(Beginning of Provided data)

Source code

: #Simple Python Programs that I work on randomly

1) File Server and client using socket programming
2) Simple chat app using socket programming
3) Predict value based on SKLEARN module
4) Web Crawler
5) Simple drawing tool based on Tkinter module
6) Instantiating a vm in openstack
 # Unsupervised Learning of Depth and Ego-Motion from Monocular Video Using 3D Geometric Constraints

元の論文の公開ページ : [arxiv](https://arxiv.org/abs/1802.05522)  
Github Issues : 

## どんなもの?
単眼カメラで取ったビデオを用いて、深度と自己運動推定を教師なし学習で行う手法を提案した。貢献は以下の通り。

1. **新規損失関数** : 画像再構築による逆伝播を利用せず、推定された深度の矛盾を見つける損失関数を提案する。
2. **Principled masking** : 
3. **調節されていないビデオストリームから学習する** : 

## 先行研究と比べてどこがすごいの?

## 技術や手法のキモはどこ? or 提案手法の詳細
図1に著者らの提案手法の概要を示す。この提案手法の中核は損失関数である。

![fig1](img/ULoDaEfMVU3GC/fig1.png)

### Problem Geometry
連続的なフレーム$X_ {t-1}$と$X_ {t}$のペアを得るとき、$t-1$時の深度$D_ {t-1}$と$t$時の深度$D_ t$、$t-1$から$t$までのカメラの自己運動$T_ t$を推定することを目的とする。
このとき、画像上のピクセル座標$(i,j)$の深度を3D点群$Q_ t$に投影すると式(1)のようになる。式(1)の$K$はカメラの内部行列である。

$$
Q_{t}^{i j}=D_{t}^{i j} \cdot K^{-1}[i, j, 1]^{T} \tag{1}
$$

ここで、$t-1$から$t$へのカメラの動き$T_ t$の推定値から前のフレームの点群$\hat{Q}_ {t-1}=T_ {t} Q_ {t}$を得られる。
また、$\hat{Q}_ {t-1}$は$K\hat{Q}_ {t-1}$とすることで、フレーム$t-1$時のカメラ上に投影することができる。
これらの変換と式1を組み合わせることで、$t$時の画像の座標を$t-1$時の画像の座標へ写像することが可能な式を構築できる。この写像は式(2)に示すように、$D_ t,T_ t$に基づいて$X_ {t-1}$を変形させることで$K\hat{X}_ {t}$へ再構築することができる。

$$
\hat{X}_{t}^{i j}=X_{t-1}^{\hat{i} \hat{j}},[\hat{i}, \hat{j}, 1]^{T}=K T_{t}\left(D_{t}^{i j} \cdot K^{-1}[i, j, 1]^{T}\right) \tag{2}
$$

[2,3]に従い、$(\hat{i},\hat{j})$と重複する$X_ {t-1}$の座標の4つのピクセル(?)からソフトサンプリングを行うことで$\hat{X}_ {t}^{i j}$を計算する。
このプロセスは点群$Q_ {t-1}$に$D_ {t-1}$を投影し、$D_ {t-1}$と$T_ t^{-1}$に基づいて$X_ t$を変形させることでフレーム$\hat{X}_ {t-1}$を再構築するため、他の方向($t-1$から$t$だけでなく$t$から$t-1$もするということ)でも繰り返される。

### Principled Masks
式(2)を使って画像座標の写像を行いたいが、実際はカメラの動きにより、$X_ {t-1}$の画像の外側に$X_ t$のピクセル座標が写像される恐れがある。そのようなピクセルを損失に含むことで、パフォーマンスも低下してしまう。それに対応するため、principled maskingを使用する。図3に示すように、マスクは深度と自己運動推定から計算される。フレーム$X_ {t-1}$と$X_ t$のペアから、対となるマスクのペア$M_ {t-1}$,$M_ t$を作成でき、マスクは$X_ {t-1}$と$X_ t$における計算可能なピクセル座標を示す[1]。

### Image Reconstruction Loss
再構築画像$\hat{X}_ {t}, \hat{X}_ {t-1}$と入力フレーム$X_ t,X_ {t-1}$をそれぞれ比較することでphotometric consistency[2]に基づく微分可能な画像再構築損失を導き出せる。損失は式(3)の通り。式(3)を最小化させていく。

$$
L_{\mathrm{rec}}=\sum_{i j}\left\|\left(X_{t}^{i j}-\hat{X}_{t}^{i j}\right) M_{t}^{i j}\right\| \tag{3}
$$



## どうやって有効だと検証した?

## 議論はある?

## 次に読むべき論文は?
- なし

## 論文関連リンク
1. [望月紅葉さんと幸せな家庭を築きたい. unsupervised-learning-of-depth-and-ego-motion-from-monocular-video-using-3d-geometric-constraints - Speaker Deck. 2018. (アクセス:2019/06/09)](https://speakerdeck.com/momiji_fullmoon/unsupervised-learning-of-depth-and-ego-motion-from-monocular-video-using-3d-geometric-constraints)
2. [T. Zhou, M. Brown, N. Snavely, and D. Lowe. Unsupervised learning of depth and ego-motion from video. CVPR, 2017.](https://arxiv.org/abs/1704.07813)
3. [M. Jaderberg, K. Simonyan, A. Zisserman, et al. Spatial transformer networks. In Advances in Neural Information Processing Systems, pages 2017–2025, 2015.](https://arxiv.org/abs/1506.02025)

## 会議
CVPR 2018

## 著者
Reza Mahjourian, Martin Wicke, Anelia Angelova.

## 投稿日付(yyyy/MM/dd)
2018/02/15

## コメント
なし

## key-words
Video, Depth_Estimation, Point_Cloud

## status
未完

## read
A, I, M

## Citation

(End of Provided data)

**Problem:** Make an exact copy of the records.

**Written answer:**
Source code

: #Simple Python Programs that I work on randomly

1) File Server and client using socket programming
2) Simple chat app using socket programming
3) Predict value based on SKLEARN module
4) Web Crawler
5) Simple drawing tool based on Tkinter module
6) Instantiating a vm in openstack
 # Unsupervised Learning of Depth and Ego-Motion from Monocular Video Using 3D Geometric Constraints

元の論文の公開ページ : [arxiv](https://arxiv.org/abs/1802.05522)  
Github Issues : 

## どんなもの?
単眼カメラで取ったビデオを用いて、深度と自己運動推定を教師なし学習で行う手法を提案した。貢献は以下の通り。

1. **新規損失関数** : 画像再構築による逆伝播を利用せず、推定された深度の矛盾を見つける損失関数を提案する。
2. **Principled masking** : 
3. **調節されていないビデオストリームから学習する** : 

## 先行研究と比べてどこがすごいの?

## 技術や手法のキモはどこ? or 提案手法の詳細
図1に著者らの提案手法の概要を示す。この提案手法の中核は損失関数である。

![fig1](img/ULoDaEfMVU3GC/fig1.png)

### Problem Geometry
連続的なフレーム$X_ {t-1}$と$X_ {t}$のペアを得るとき、$t-1$時の深度$D_ {t-1}$と$t$時の深度$D_ t$、$t-1$から$t$までのカメラの自己運動$T_ t$を推定することを目的とする。
このとき、画像上のピクセル座標$(i,j)$の深度を3D点群$Q_ t$に投影すると式(1)のようになる。式(1)の$K$はカメラの内部行列である。

$$
Q_{t}^{i j}=D_{t}^{i j} \cdot K^{-1}[i, j, 1]^{T} \tag{1}
$$

ここで、$t-1$から$t$へのカメラの動き$T_ t$の推定値から前のフレームの点群$\hat{Q}_ {t-1}=T_ {t} Q_ {t}$を得られる。
また、$\hat{Q}_ {t-1}$は$K\hat{Q}_ {t-1}$とすることで、フレーム$t-1$時のカメラ上に投影することができる。
これらの変換と式1を組み合わせることで、$t$時の画像の座標を$t-1$時の画像の座標へ写像することが可能な式を構築できる。この写像は式(2)に示すように、$D_ t,T_ t$に基づいて$X_ {t-1}$を変形させることで$K\hat{X}_ {t}$へ再構築することができる。

$$
\hat{X}_{t}^{i j}=X_{t-1}^{\hat{i} \hat{j}},[\hat{i}, \hat{j}, 1]^{T}=K T_{t}\left(D_{t}^{i j} \cdot K^{-1}[i, j, 1]^{T}\right) \tag{2}
$$

[2,3]に従い、$(\hat{i},\hat{j})$と重複する$X_ {t-1}$の座標の4つのピクセル(?)からソフトサンプリングを行うことで$\hat{X}_ {t}^{i j}$を計算する。
このプロセスは点群$Q_ {t-1}$に$D_ {t-1}$を投影し、$D_ {t-1}$と$T_ t^{-1}$に基づいて$X_ t$を変形させることでフレーム$\hat{X}_ {t-1}$を再構築するため、他の方向($t-1$から$t$だけでなく$t$から$t-1$もするということ)でも繰り返される。

### Principled Masks
式(2)を使って画像座標の写像を行いたいが、実際はカメラの動きにより、$X_ {t-1}$の画像の外側に$X_ t$のピクセル座標が写像される恐れがある。そのようなピクセルを損失に含むことで、パフォーマンスも低下してしまう。それに対応するため、principled maskingを使用する。図3に示すように、マスクは深度と自己運動推定から計算される。フレーム$X_ {t-1}$と$X_ t$のペアから、対となるマスクのペア$M_ {t-1}$,$M_ t$を作成でき、マスクは$X_ {t-1}$と$X_ t$における計算可能なピクセル座標を示す[1]。

### Image Reconstruction Loss
再構築画像$\hat{X}_ {t}, \hat{X}_ {t-1}$と入力フレーム$X_ t,X_ {t-1}$をそれぞれ比較することでphotometric consistency[2]に基づく微分可能な画像再構築損失を導き出せる。損失は式(3)の通り。式(3)を最小化させていく。

$$
L_{\mathrm{rec}}=\sum_{i j}\left\|\left(X_{t}^{i j}-\hat{X}_{t}^{i j}\right) M_{t}^{i j}\right\| \tag{3}
$$



## どうやって有効だと検証した?

## 議論はある?

## 次に読むべき論文は?
- なし

## 論文関連リンク
1. [望月紅葉さんと幸せな家庭を築きたい. unsupervised-learning-of-depth-and-ego-motion-from-monocular-video-using-3d-geometric-constraints - Speaker Deck. 2018. (アクセス:2019/06/09)](https://speakerdeck.com/momiji_fullmoon/unsupervised-learning-of-depth-and-ego-motion-from-monocular-video-using-3d-geometric-constraints)
2. [T. Zhou, M. Brown, N. Snavely, and D. Lowe. Unsupervised learning of depth and ego-motion from video. CVPR, 2017.](https://arxiv.org/abs/1704.07813)
3. [M. Jaderberg, K. Simonyan, A. Zisserman, et al. Spatial transformer networks. In Advances in Neural Information Processing Systems, pages 2017–2025, 2015.](https://arxiv.org/abs/1506.02025)

## 会議
CVPR 2018

## 著者
Reza Mahjourian, Martin Wicke, Anelia Angelova.

## 投稿日付(yyyy/MM/dd)
2018/02/15

## コメント
なし

## key-words
Video, Depth_Estimation, Point_Cloud

## status
未完

## read
A, I, M

## Citation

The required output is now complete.